Cabin ANNA: Living Closer to Nature

Cabin ANNA: Living Closer to Nature
Using adjustable frames and shells, Cabin ANNA provides different views and setups. (Courtesy of Cabin ANNA)
6/8/2022
Updated:
6/8/2022

Architects commonly find inspiration for their buildings by visiting cities, viewing artworks, and learning from their predecessors and contemporaries. But Dutch designer Caspar Schols, who designed the award-winning Cabin ANNA—a fully inhabitable house, sold as a flat-pack that can be built and rebuilt anywhere—was inspired by nature.

Schols says that one of his goals in designing Cabin ANNA was to “create a dynamic connection between man, nature, and home.” Cabin ANNA features sliding walls—removing the barriers that have traditionally separated the home and its occupants from nature.

Sleeping Under the Naked Sky

Although it’s not always easy to identify a single experience that leads to a personal breakthrough, Schols has traced his idea to a cherished childhood memory.

The Schols family spent their summers at a small house in Southern France. “One night, my parents took us out into the fields to sleep under the naked sky,” Schols told Radiant Life. “I slept with my parents on one side and my three older brothers on the other side.” Schols felt safe, he said, but also slightly terrified. “The noises, the wind, the incredibly bright stars—they were so bright, I felt as if I could almost touch them.” He remembers hearing branches cracking in the night, “and I wondered whether an animal was close by. I could smell the fresh and sometimes strange scent of plants and animals nearby.”

In the morning, when the first rays of sun reached over a hill to the east, Schols, his parents, and his brothers awoke one by one. “We heard the sounds of birds and insects getting louder and more numerous,” he says. “We just lay there, talking quietly about the night, and what everyone experienced.” Then, his parents took them to a nearby bakery for breakfast.

A Dream Becomes Reality

In 2016, after earning a physics degrees from the University of Amsterdam, his mother asked him to build her a garden cabin. Armed only with fascination for architecture and design, and with no formal training, he began searching for a building concept to create a dynamic connection between man, nature, and home.

“I inherited a wish to be connected with my mother, Anna Ruys,” Schols says. “She is always open to connect to nature and everything and everyone around her.” Schols’s vision included a flexible space where his mother could read or paint, and could “organize family dinners, and where her grandchildren could give theater performances,” he explains. “But above all, the cabin had to bring her closer to nature.” The cabin he created is called “Garden House.”

> [AVAILABLE DATA]
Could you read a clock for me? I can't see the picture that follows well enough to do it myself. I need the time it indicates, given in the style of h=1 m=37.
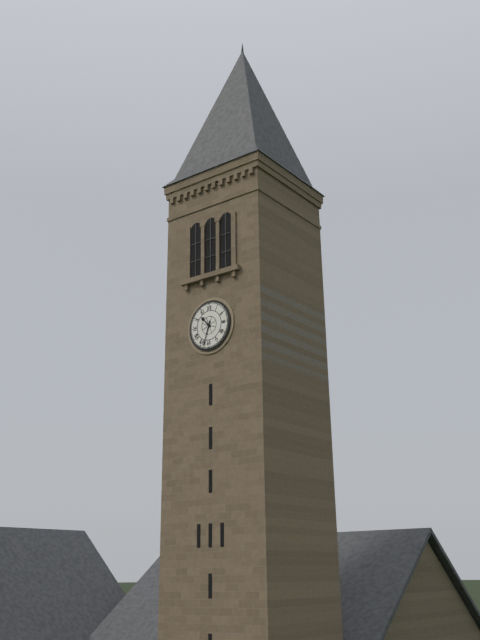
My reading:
h=10 m=33
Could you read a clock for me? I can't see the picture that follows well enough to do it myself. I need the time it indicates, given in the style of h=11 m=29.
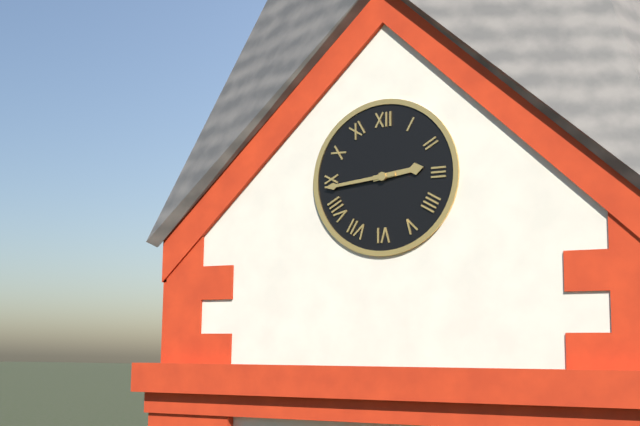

> [THE PROBLEM]
Continue the Cabin ANNA article from its last sentence onward. The lines above have no connection to the text about Cabin ANNA.

> [SOLVED PROBLEM]
The cabin received worldwide attention after an article about it was published in Dezeen, one of the world’s foremost design magazines. The Garden House was nominated for several awards including the Dirk Roosenburg Award, in Eindhoven, Netherlands, the Radical Innovation Award, in New York, and the Dezeen Small Building of the Year Award, in London.

Schols was subsequently awarded an educational scholarship at the Architectural Association in London, where he further developed his work into the ANNA Origin concept.

(Courtesy of Cabin ANNA)
(Courtesy of Cabin ANNA)
(Courtesy of Cabin ANNA)
(Courtesy of Cabin ANNA)
The frames can be moved and adjusted by a single person to accommodate different activities, events, and weather conditions. (Courtesy of Cabin ANNA)
The frames can be moved and adjusted by a single person to accommodate different activities, events, and weather conditions. (Courtesy of Cabin ANNA)
In October 2020, Schols and his team shared Cabin ANNA with the world, and in 2021, the ANNA Stay cabin won the Architizer A+ Awards Project of the Year Award. For Schols and his team, the prize validated their beliefs. “It also means support in our journey, which makes it easier to get funds to develop new concepts,” says Schols.

“It All Started With a Project for My Mother

Schols and his team have developed a new model that has double glazing, thicker insulation, and stronger trusses, making it suitable to be built virtually anywhere on Earth. While Cabin ANNA isn’t yet available in the U.S., the team expects to build a limited number of units during the fourth quarter of 2022. Prices will begin around $183,909.

The new ANNA Stay model will soon be in production, and the first will be placed in Nature Reserve De Biesbosch, one of the few freshwater tidal areas in the world, in the Netherlands. “We worked on this model for a full year,” Schols says. “The process is exciting, but also tough. There is a lot at stake, a lot of money involved. The development goes with a lot of sleepless nights, long hours, and sometimes despair for the team.”

(Courtesy of Cabin ANNA)
(Courtesy of Cabin ANNA)

But it’s all worth it in the end. “My dream,” Schols says, “is to place an ANNA in every remote corner of the world, so they become a sweeping project that forms a catalog of Planet Earth. An alien traveling from outer space to our planet would only have to travel from ANNA to ANNA to understand the diversity and beauty of our home planet.

“It all started with a project for my mother, which gave me the freedom to experiment in a way that my mother fully understood,” adds Schols.

This article was originally published in Radiant Life magazine.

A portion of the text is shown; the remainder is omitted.